Couriers have been around forever. You’ve probably seen them on bikes, with messenger bags in tow. For a world teeming with innovative technologies, it seems somewhat surprising that the courier industry remains lacking in disruption. Especially if you consider that the courier industry in the U.S. represents a multi-billion dollar market.
At the top of the food chain, there are the bigs like FedEx and UPS operating under some semblance of technological advancement, but then there are the thousands of smaller businesses lugging around antique devices, dispatching via two-way radios, text messaging, and voice calls. Receiving targeted pick-up and delivery times (that are then lived up to) is practically hopeless — it’s almost worse than planning a house call with the cable company.
Today, at TechCrunch Disrupt, a new startup is launching that is aiming to bring some disruption to the courier space once and for all. Postmates is hoping to transform this niche industry in the same way that Uber is disrupting elite limo services and medallion taxicabs with an on demand delivery service that connects local couriers and bike messengers to anyone who needs to ship anything — from birthday cards to grand pianos.
Not only does the startup intend to disrupt how people send packages to each other in the same city, Postmates Founder Bastian Lehmann (who readers may know from his last startup, Curated.by) said that the service will also offer a same-day shipping API for brick-and-mortar retailers. For less than $20, any retailer will be able to offer local customers the ability to order goods online — and have them delivered the same day. (Lehmann said on stage today that the startup has already facilitated 300+ deliveries.)
Thus, Postmates is looking to offer couriers and bike messengers the opportunity to take advantage of technology only available to the behemoths like FedEx and UPS via their mobile device. As to how it works? From Postmates’ mobile app, one can enter both a starting and a destination address, at which point the app will tell consumers how much it will cost to ship their wares, along with couriers that are currently available in the area (all via an interactive map). Users can then choose item details, entering a description of what’s being shipped, attach a photo, etc. in an effort to help the courier know what’s being shipped — then enter the recipient’s name and contact number, and submit.
The app then pings available couriers that are close to the user’s location and notifies them once the courier accepts the delivery, and then updates the user throughout the delivery process, even sending an email with a tracking link to the recipient.
This model has, in the big picture, been tried before with mixed success. But it’s nice to see a startup attempting to disrupt a fragmented, real-world business and bring it online. And the app in action features a smooth UI and looks great; however, the startup will have to face the problem of ensuring (and perhaps insuring) users against the risk of stolen merchandise and other risks (especially considering the barrier for entry into the space is so low).
In a way, Postmates is like Kosmo 2.0 for the mobile world, but Kosmo was also notorious for having couriers that trafficked in illicit substances. Posmates, in comparison, has a lot going on and the idea definitely has legs. It also helps that the startup has raised $875,000 from Naval Ravikant, Jeff Clavier, Matrix Partners, Russel Simmons (of Yelp), David Wu, Thomas Korte (of Google and AngelPad), and Russell Cook, among others.
The value proposition of Postmates is clearly that it aims to unlock a huge market of local commerce within a city, and the team hopes that we can imagine a day when hundreds of local brick-and-mortar businesses in a way that only flower shops have seemingly managed to do today. The service will first be available in San Francisco (with more cities to come) and the founders said on stage today that they’ve already signed up 50+ retail stores in San Fran, bringing the app both to businesses and individuals as well. Pretty cool. We’re looking forward to seeing where it goes from here.

(Dataset excerpts)

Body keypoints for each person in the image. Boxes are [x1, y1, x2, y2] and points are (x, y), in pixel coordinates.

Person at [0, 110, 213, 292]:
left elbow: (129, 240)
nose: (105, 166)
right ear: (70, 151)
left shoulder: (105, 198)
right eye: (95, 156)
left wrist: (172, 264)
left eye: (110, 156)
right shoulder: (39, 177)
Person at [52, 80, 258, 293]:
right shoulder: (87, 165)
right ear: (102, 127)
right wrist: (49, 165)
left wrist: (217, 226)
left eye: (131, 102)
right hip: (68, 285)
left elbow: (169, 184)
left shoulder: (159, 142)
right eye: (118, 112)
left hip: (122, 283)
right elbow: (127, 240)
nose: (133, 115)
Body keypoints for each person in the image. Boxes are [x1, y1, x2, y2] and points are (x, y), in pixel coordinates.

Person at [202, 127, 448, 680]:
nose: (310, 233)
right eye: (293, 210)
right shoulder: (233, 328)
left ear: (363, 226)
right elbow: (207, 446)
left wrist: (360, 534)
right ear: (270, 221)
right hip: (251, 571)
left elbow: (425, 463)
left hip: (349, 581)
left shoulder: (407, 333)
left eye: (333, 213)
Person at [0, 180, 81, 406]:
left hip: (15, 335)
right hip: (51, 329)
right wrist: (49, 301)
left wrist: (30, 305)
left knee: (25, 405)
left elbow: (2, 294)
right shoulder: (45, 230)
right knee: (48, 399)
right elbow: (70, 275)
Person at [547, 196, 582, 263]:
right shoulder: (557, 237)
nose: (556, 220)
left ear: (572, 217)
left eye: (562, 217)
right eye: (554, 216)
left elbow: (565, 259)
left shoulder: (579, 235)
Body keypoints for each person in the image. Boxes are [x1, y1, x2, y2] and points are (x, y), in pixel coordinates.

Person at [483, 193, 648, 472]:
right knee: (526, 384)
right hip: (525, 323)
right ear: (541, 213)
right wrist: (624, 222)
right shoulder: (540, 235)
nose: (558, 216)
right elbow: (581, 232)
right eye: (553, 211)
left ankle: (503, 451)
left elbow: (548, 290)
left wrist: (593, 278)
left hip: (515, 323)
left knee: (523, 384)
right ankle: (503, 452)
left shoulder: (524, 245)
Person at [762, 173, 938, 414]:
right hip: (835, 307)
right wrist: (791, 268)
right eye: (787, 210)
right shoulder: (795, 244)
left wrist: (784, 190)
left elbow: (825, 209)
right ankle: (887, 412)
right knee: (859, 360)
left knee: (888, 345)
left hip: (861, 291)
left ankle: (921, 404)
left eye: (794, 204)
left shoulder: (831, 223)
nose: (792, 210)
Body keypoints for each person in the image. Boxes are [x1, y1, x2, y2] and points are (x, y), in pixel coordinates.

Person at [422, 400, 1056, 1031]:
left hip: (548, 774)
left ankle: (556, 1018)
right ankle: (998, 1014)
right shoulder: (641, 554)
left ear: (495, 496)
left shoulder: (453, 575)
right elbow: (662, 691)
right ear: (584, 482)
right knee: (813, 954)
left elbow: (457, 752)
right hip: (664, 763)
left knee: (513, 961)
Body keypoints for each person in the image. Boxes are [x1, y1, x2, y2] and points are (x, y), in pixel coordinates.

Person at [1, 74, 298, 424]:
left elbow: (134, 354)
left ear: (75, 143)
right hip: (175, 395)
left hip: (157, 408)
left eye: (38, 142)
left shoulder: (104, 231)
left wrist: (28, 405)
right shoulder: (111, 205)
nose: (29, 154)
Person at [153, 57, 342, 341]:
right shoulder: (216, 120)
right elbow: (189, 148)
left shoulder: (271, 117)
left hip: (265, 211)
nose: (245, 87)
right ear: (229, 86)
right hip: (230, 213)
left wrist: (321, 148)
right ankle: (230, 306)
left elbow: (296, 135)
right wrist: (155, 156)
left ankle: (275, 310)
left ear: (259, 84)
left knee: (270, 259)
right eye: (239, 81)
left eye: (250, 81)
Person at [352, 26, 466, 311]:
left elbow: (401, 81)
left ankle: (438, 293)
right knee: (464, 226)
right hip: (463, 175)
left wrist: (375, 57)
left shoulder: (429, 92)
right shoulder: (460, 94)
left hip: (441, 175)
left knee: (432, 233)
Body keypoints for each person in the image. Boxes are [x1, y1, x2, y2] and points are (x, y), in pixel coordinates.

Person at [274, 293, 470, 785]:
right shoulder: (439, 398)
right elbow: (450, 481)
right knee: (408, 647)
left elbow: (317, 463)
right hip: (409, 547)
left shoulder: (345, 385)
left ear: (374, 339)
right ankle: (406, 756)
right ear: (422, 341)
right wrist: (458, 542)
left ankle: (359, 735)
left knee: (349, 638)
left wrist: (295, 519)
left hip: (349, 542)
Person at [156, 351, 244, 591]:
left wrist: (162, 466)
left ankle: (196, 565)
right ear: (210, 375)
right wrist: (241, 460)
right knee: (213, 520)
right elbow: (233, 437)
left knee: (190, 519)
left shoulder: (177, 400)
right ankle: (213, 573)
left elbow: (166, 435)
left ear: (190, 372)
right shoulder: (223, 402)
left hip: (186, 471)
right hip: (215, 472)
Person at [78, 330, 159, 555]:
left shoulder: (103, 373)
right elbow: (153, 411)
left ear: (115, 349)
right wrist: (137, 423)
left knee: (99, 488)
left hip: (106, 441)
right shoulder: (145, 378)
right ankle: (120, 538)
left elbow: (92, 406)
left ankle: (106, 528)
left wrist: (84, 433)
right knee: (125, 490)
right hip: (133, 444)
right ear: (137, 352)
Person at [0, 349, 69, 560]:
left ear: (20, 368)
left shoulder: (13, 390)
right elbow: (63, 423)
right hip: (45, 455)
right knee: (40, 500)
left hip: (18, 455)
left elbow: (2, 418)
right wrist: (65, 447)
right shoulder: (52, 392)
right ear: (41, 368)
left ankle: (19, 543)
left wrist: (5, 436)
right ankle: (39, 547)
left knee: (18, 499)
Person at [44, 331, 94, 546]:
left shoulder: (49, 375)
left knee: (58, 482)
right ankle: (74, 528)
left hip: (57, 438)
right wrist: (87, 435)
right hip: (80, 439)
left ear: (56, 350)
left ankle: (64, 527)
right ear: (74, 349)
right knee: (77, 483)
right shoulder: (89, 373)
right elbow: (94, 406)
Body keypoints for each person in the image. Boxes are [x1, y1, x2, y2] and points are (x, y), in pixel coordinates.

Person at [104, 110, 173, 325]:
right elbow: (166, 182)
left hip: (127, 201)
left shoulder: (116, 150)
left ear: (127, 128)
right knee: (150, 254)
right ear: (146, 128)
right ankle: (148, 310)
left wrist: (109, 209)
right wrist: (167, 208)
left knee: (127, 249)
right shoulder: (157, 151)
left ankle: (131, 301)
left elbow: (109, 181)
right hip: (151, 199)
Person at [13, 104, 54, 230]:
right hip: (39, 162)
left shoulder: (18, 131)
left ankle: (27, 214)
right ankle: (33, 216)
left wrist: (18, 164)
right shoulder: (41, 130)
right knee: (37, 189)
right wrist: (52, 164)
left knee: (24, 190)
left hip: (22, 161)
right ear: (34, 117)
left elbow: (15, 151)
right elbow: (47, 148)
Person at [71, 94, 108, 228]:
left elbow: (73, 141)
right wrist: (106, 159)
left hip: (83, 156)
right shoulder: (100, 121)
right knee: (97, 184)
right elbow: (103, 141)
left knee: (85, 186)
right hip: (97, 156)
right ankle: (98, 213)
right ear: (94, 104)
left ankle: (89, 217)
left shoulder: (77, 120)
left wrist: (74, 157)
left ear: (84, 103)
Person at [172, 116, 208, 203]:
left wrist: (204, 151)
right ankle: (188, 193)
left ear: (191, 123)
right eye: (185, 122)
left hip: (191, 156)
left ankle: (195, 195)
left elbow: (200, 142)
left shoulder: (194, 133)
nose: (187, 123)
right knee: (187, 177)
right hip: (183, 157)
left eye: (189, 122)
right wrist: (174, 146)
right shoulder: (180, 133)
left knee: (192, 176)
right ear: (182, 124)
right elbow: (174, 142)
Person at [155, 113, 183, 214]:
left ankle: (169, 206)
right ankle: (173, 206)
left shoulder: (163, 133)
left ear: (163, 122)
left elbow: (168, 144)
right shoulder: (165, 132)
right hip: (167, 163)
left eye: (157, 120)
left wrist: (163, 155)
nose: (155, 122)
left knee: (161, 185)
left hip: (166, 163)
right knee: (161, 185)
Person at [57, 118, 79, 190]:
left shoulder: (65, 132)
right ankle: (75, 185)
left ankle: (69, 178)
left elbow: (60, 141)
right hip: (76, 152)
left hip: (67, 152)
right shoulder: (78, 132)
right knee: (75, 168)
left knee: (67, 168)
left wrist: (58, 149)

Exercise description -
Rewrite the Postmates article starting at "This model has, in" and ending at "Cook, among others.", substituting "company" for "startup".

Answer to this problem -
This model has, in the big picture, been tried before with mixed success. But it’s nice to see a company attempting to disrupt a fragmented, real-world business and bring it online. And the app in action features a smooth UI and looks great; however, the company will have to face the problem of ensuring (and perhaps insuring) users against the risk of stolen merchandise and other risks (especially considering the barrier for entry into the space is so low).
In a way, Postmates is like Kosmo 2.0 for the mobile world, but Kosmo was also notorious for having couriers that trafficked in illicit substances. Posmates, in comparison, has a lot going on and the idea definitely has legs. It also helps that the company has raised $875,000 from Naval Ravikant, Jeff Clavier, Matrix Partners, Russel Simmons (of Yelp), David Wu, Thomas Korte (of Google and AngelPad), and Russell Cook, among others.